Although E and the boys weren’t out at the mountain with me yesterday, this afternoon the whole family had a bit of time to head up to Bolton Valley together to hopefully catch some of the weekend’s remaining powder.  Temperatures were much warmer today, nearing the freezing mark in the valleys, and up into the 20s F in the higher elevations.

An image of Ty skiing powder on the Valley Road trail at Bolton Valley Resort in Vermont
Ty dives into a turn in the soft snow we found on Valley Road today.

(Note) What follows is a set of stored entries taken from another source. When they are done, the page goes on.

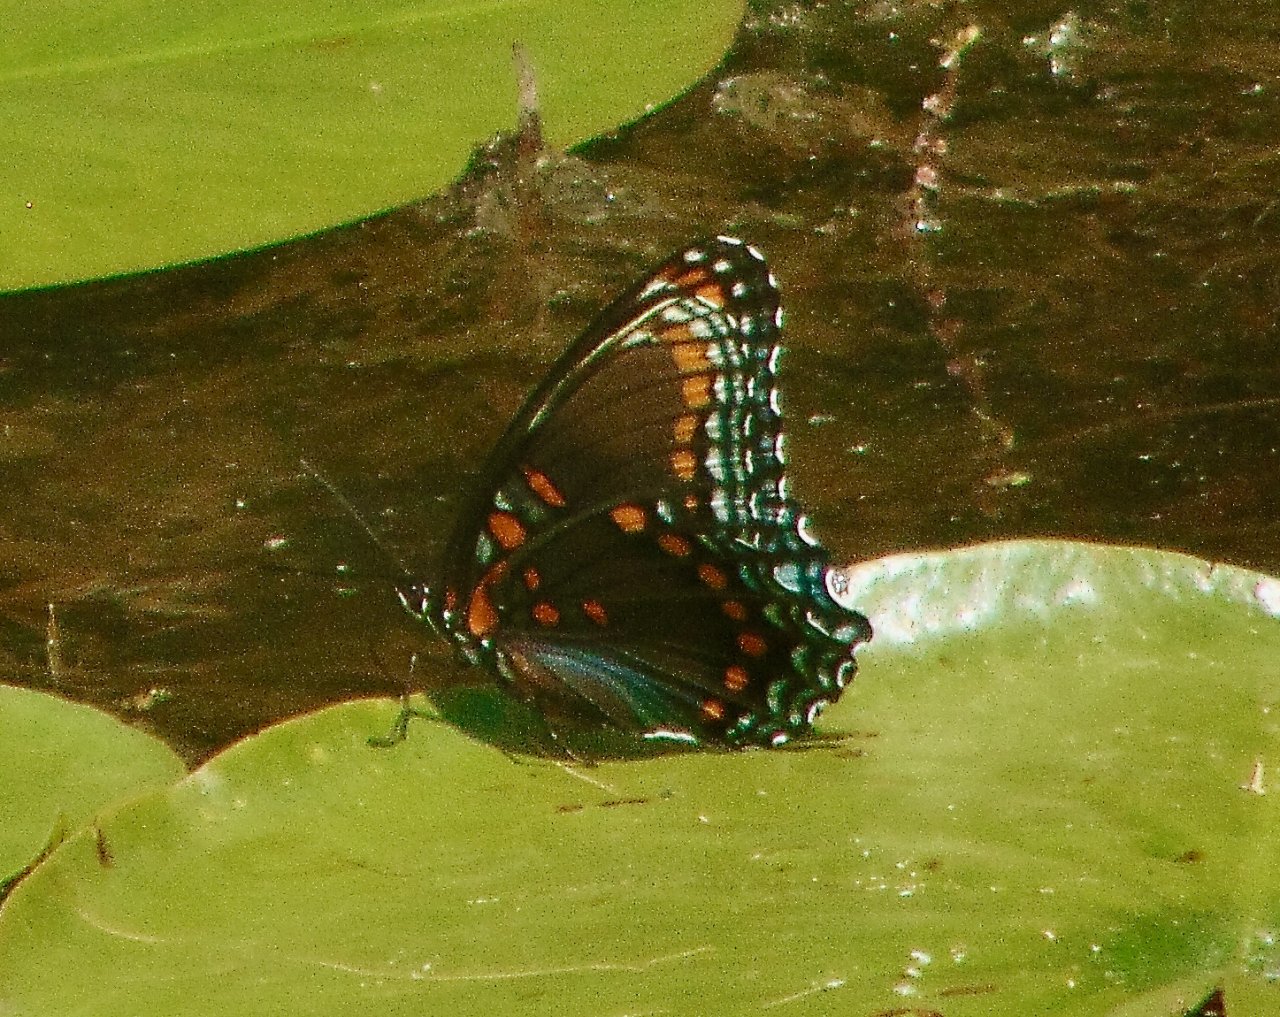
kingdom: Animalia
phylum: Arthropoda
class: Insecta
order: Lepidoptera
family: Nymphalidae
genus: Limenitis
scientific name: Limenitis astyanax
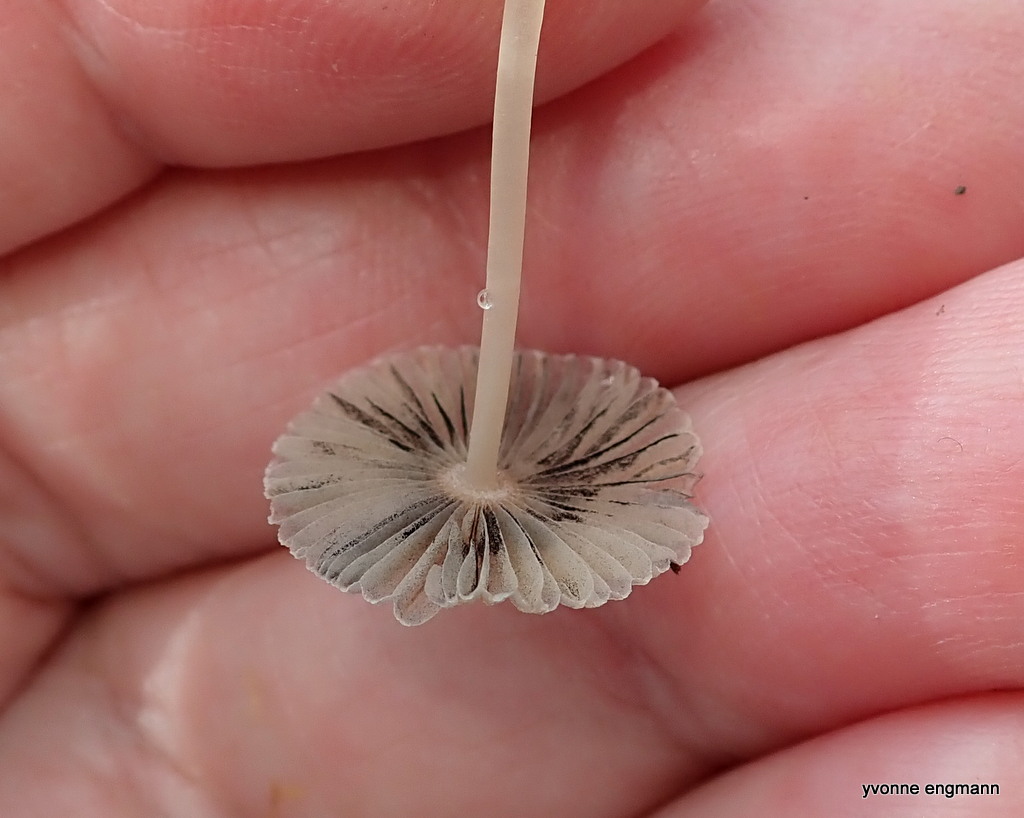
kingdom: Fungi
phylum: Basidiomycota
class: Agaricomycetes
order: Agaricales
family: Psathyrellaceae
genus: Parasola
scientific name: Parasola
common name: hjulhat
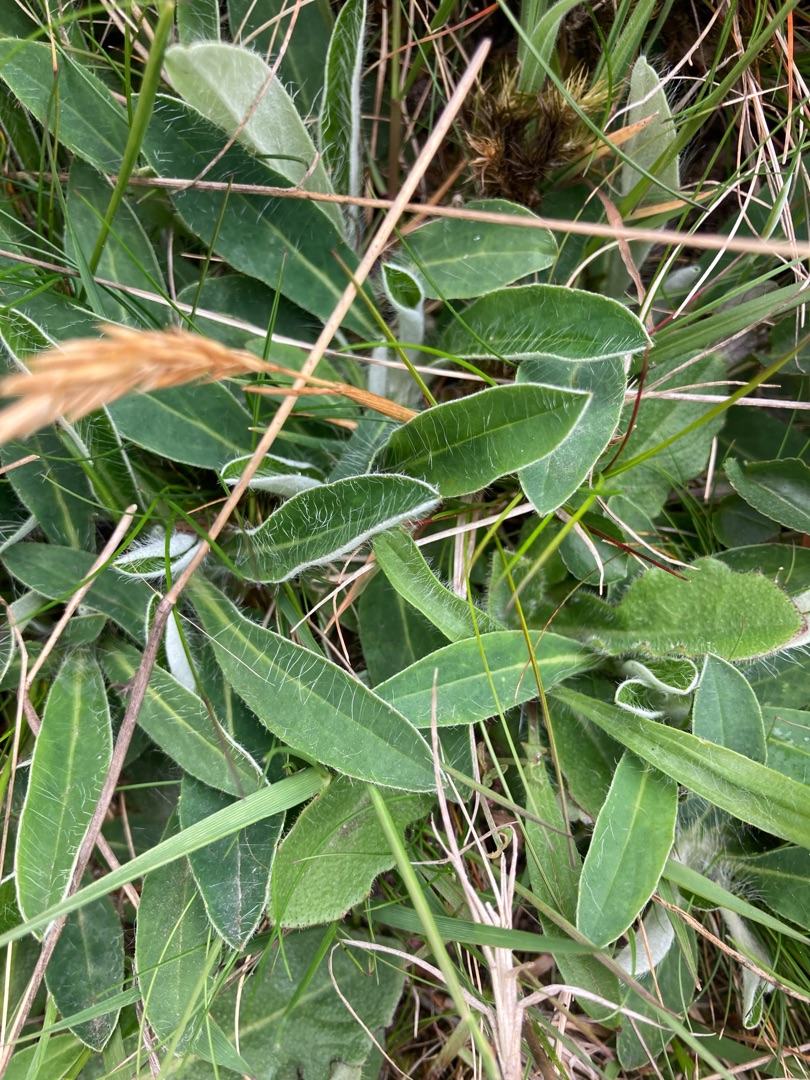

We got up to the mountain in the midafternoon as the ski resort’s day was winding down, so skier traffic was very light. The Snowflake Chair wasn’t running, but there was still decent access to a lot of the Snowflake terrain, and plenty of powder was available. We did a couple of runs on Cobrass, working our way down through the Five Corners/Cobrass Run area followed by connections to the Snowflake area.  There were a couple of additional inches of fluffy snow overnight, but indeed the powder was very much like we found yesterday.

An image of Erica skiing at Bolton Valley Ski Resort with Bolton Valley Village in the background
E descending toward the Bolton Valley Village on one of today’s runs

Temperatures are expected to stay cool all through the upcoming week, so the snow that’s out there should stay quite nice.